_Task goal_:
Format every line of the material below as a numbered list, leaving out any blank lines.

_Data_:
····················

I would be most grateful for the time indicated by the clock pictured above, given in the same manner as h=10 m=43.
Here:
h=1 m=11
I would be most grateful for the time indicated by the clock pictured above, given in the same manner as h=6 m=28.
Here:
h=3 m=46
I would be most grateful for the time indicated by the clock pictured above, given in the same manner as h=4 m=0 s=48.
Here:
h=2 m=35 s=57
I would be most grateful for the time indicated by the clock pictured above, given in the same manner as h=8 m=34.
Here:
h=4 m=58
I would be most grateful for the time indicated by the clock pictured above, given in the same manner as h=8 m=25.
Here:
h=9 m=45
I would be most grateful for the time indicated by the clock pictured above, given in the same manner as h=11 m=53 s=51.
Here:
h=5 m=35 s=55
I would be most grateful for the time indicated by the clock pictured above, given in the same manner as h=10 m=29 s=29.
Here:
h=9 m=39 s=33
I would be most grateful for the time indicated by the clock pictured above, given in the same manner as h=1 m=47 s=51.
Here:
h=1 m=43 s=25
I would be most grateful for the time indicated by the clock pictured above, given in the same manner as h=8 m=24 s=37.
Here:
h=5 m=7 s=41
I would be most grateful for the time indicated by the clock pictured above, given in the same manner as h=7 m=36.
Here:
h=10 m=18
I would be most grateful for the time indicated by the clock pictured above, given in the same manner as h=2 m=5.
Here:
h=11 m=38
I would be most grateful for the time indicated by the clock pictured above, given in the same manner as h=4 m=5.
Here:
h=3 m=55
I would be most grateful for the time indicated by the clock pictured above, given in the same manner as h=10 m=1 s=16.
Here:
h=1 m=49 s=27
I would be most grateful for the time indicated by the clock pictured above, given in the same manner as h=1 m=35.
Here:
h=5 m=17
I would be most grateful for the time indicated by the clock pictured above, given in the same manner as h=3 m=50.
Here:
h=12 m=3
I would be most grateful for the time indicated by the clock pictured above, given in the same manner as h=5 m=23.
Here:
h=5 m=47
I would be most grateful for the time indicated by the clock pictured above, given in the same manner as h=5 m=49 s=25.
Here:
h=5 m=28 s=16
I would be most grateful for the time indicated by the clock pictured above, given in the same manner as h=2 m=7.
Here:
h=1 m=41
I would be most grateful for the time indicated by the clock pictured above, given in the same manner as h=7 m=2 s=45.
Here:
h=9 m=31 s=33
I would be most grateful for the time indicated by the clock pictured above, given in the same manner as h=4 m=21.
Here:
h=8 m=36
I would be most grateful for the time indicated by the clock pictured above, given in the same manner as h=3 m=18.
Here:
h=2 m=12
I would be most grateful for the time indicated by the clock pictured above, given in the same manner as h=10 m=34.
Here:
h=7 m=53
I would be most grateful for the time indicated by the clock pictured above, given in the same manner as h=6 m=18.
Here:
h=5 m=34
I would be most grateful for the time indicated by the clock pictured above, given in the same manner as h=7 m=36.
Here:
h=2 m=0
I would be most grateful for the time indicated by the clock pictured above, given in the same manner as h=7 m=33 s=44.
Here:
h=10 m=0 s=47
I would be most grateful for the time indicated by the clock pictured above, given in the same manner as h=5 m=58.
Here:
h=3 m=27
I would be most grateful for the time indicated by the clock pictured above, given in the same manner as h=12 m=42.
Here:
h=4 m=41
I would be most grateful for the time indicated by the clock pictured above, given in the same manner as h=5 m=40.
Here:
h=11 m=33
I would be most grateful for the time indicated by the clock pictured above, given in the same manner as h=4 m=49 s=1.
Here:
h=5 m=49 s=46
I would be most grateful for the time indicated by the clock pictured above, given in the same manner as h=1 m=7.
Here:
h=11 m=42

····················

_Complete output_:
1. I would be most grateful for the time indicated by the clock pictured above, given in the same manner as h=10 m=43.
2. Here:
3. h=1 m=11
4. I would be most grateful for the time indicated by the clock pictured above, given in the same manner as h=6 m=28.
5. Here:
6. h=3 m=46
7. I would be most grateful for the time indicated by the clock pictured above, given in the same manner as h=4 m=0 s=48.
8. Here:
9. h=2 m=35 s=57
10. I would be most grateful for the time indicated by the clock pictured above, given in the same manner as h=8 m=34.
11. Here:
12. h=4 m=58
13. I would be most grateful for the time indicated by the clock pictured above, given in the same manner as h=8 m=25.
14. Here:
15. h=9 m=45
16. I would be most grateful for the time indicated by the clock pictured above, given in the same manner as h=11 m=53 s=51.
17. Here:
18. h=5 m=35 s=55
19. I would be most grateful for the time indicated by the clock pictured above, given in the same manner as h=10 m=29 s=29.
20. Here:
21. h=9 m=39 s=33
22. I would be most grateful for the time indicated by the clock pictured above, given in the same manner as h=1 m=47 s=51.
23. Here:
24. h=1 m=43 s=25
25. I would be most grateful for the time indicated by the clock pictured above, given in the same manner as h=8 m=24 s=37.
26. Here:
27. h=5 m=7 s=41
28. I would be most grateful for the time indicated by the clock pictured above, given in the same manner as h=7 m=36.
29. Here:
30. h=10 m=18
31. I would be most grateful for the time indicated by the clock pictured above, given in the same manner as h=2 m=5.
32. Here:
33. h=11 m=38
34. I would be most grateful for the time indicated by the clock pictured above, given in the same manner as h=4 m=5.
35. Here:
36. h=3 m=55
37. I would be most grateful for the time indicated by the clock pictured above, given in the same manner as h=10 m=1 s=16.
38. Here:
39. h=1 m=49 s=27
40. I would be most grateful for the time indicated by the clock pictured above, given in the same manner as h=1 m=35.
41. Here:
42. h=5 m=17
43. I would be most grateful for the time indicated by the clock pictured above, given in the same manner as h=3 m=50.
44. Here:
45. h=12 m=3
46. I would be most grateful for the time indicated by the clock pictured above, given in the same manner as h=5 m=23.
47. Here:
48. h=5 m=47
49. I would be most grateful for the time indicated by the clock pictured above, given in the same manner as h=5 m=49 s=25.
50. Here:
51. h=5 m=28 s=16
52. I would be most grateful for the time indicated by the clock pictured above, given in the same manner as h=2 m=7.
53. Here:
54. h=1 m=41
55. I would be most grateful for the time indicated by the clock pictured above, given in the same manner as h=7 m=2 s=45.
56. Here:
57. h=9 m=31 s=33
58. I would be most grateful for the time indicated by the clock pictured above, given in the same manner as h=4 m=21.
59. Here:
60. h=8 m=36
61. I would be most grateful for the time indicated by the clock pictured above, given in the same manner as h=3 m=18.
62. Here:
63. h=2 m=12
64. I would be most grateful for the time indicated by the clock pictured above, given in the same manner as h=10 m=34.
65. Here:
66. h=7 m=53
67. I would be most grateful for the time indicated by the clock pictured above, given in the same manner as h=6 m=18.
68. Here:
69. h=5 m=34
70. I would be most grateful for the time indicated by the clock pictured above, given in the same manner as h=7 m=36.
71. Here:
72. h=2 m=0
73. I would be most grateful for the time indicated by the clock pictured above, given in the same manner as h=7 m=33 s=44.
74. Here:
75. h=10 m=0 s=47
76. I would be most grateful for the time indicated by the clock pictured above, given in the same manner as h=5 m=58.
77. Here:
78. h=3 m=27
79. I would be most grateful for the time indicated by the clock pictured above, given in the same manner as h=12 m=42.
80. Here:
81. h=4 m=41
82. I would be most grateful for the time indicated by the clock pictured above, given in the same manner as h=5 m=40.
83. Here:
84. h=11 m=33
85. I would be most grateful for the time indicated by the clock pictured above, given in the same manner as h=4 m=49 s=1.
86. Here:
87. h=5 m=49 s=46
88. I would be most grateful for the time indicated by the clock pictured above, given in the same manner as h=1 m=7.
89. Here:
90. h=11 m=42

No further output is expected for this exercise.